For each of the in vitro and clinical recombinants, the percentage G+C content of the genetic loci was calculated using EditSeq software (DNASTAR, Madison, WI). The molecular evolution of the genes of interest was evaluated using the Nei-Gojobori method to estimate the ratio of non-synonymous to synonymous substitutions (dN/dS) as previously described. Using the p-distance model, values were normalized against the number of potential dN and dS sites; Confidence intervals of 95% were used to determine significant differences in the mean of dN and dS. One thousand bootstrap replicates were performed to calculate the standard error.
The evolutionary history of the genes of interest was reconstructed using a bootstrap test of neighbour-joining tree topologies generated by MEGA where trees were created using the Kimura 2-parameter model and protein-level reconstructions were performed created using the gamma rate. Phylogenetic networks were constructed using SplitsTree4 as described previously. The network estimates the phylogenetic relationship between the 16 reference strains and the 11 clinical strains and was drawn according to default settings. The network was created based on 1000 boot replicas.
- Determination of genomic crossover regions and breakpoints.

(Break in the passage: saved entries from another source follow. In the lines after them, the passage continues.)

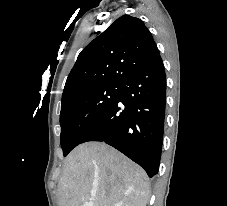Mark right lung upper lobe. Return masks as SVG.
<instances>
[{
	"label": "right lung upper lobe",
	"mask_w": 227,
	"mask_h": 206,
	"mask_svg": "<svg viewBox=\"0 0 227 206\" xmlns=\"http://www.w3.org/2000/svg\"><path fill=\"white\" fill-rule=\"evenodd\" d=\"M159 57L143 21L123 15L81 51L66 80L62 100L94 86L122 83Z\"/></svg>",
	"instance_id": "obj_1"
}]
</instances>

Mosaic structures of the clinical isolates were proposed based on Simplot analyses as described previously. Briefly, the query sequence was compared to two potential parent strains and one outgroup strain using a window size of 100 bp with a sliding step size of 10 bp to locate and determine breakpoints. Significant informative sites were determined using the maximal chi-square test. Each informative site supports a phylogenetic tree based on Kimura’s 2-parameter model with confidence levels for each branch of the tree calculated from 1000 bootstrap replicates.

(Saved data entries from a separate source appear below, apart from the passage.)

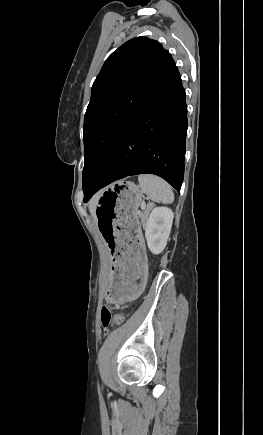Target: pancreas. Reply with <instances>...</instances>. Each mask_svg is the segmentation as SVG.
<instances>
[{
  "label": "pancreas",
  "mask_w": 263,
  "mask_h": 435,
  "mask_svg": "<svg viewBox=\"0 0 263 435\" xmlns=\"http://www.w3.org/2000/svg\"><path fill=\"white\" fill-rule=\"evenodd\" d=\"M151 208H152V204H148L146 206V208L142 212L139 213V217L141 219V223L143 226H145V223L147 221L149 211L151 210Z\"/></svg>",
  "instance_id": "cf45deb5"
}]
</instances>
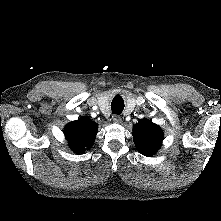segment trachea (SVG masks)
Wrapping results in <instances>:
<instances>
[{"label": "trachea", "mask_w": 221, "mask_h": 221, "mask_svg": "<svg viewBox=\"0 0 221 221\" xmlns=\"http://www.w3.org/2000/svg\"><path fill=\"white\" fill-rule=\"evenodd\" d=\"M111 109L114 114L119 115L124 109V101L120 96H116L111 102Z\"/></svg>", "instance_id": "trachea-1"}]
</instances>
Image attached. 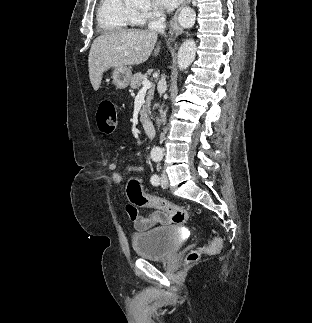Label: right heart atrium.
Instances as JSON below:
<instances>
[{
	"instance_id": "d8ad5b80",
	"label": "right heart atrium",
	"mask_w": 312,
	"mask_h": 323,
	"mask_svg": "<svg viewBox=\"0 0 312 323\" xmlns=\"http://www.w3.org/2000/svg\"><path fill=\"white\" fill-rule=\"evenodd\" d=\"M149 17H166V10H149Z\"/></svg>"
}]
</instances>
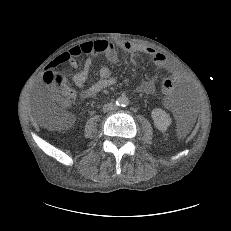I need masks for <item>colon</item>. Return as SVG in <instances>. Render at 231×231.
Masks as SVG:
<instances>
[{
  "instance_id": "obj_1",
  "label": "colon",
  "mask_w": 231,
  "mask_h": 231,
  "mask_svg": "<svg viewBox=\"0 0 231 231\" xmlns=\"http://www.w3.org/2000/svg\"><path fill=\"white\" fill-rule=\"evenodd\" d=\"M65 58L61 59V62ZM44 81L51 88L47 91L48 106L42 112L45 126L52 130H60L70 124L71 118L65 111L73 97L72 90L64 85L65 78L57 70L50 69L44 73ZM160 87L165 94H170L176 89V82L165 77L160 82Z\"/></svg>"
}]
</instances>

For each putative recombinant locus, a P-value was calculated using Fisher’s exact test for the best-supported breakpoint region (ie, between informative sites) based on the number of informative sites. A Bonferroni multiple-factor test for the number of ways was conservatively applied to choose the observed number of cutpoints from the observed number of informative sites for the locus (this is a standard binomial coefficient). The resulting P-value is the probability of observing the given pattern of informative sites supporting the two different ancestors in the absence of recombination.

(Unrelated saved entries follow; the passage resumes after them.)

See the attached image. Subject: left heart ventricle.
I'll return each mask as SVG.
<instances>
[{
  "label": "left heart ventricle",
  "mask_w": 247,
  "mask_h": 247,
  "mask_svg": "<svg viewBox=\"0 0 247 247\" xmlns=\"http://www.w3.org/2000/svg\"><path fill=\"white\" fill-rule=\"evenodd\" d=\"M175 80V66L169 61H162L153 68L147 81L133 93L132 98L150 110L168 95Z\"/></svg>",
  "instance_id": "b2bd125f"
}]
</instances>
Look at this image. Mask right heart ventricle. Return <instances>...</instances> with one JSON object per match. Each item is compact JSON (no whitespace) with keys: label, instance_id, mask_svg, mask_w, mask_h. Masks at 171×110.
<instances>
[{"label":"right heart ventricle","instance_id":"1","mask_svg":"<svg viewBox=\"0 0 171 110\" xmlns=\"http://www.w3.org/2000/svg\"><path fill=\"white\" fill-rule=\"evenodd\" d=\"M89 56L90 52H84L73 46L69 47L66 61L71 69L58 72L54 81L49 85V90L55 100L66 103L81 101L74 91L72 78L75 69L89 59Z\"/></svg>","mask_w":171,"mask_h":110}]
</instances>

- In vitro and clinical breakpoint analysis.
To compare the pattern of recombination between clinical and in vitro sequences, a table of breakpoints was generated from the pooled clinical and in vitro data. First, the data for seven genes (recF, Inca, trpA, gyrA, rpoB, murA, and on) and the intervening regions (int) between each gene were arranged according to gene order in the genome. This analysis was performed using complete (clinical samples) and partial (in vitro) sequence data of the genes. Intermediate regions do not represent sequence data; they represent only breakpoints between genes.
Second, for each of the 27 samples, a value of 1 was entered if a recombination breakpoint was present within the gene and a value of 0 was entered if no breakpoint was observed. In each intervening region, if both genes before and after the region have the same strain, then a value of 0 is entered. Otherwise, a value of 1 is entered, indicating that a recombination breakpoint resides somewhere within the intermediate region.
To determine if the clinical and in vitro samples have different recombination patterns, cluster analysis was performed. The patterns are different if the 27 samples can be grouped into distinct clinical and in vitro groups based on the presence or absence of recombination breakpoints within each region. Before performing the cluster analysis, the binary data described above were converted into a Jaccard distance dissimilarity matrix.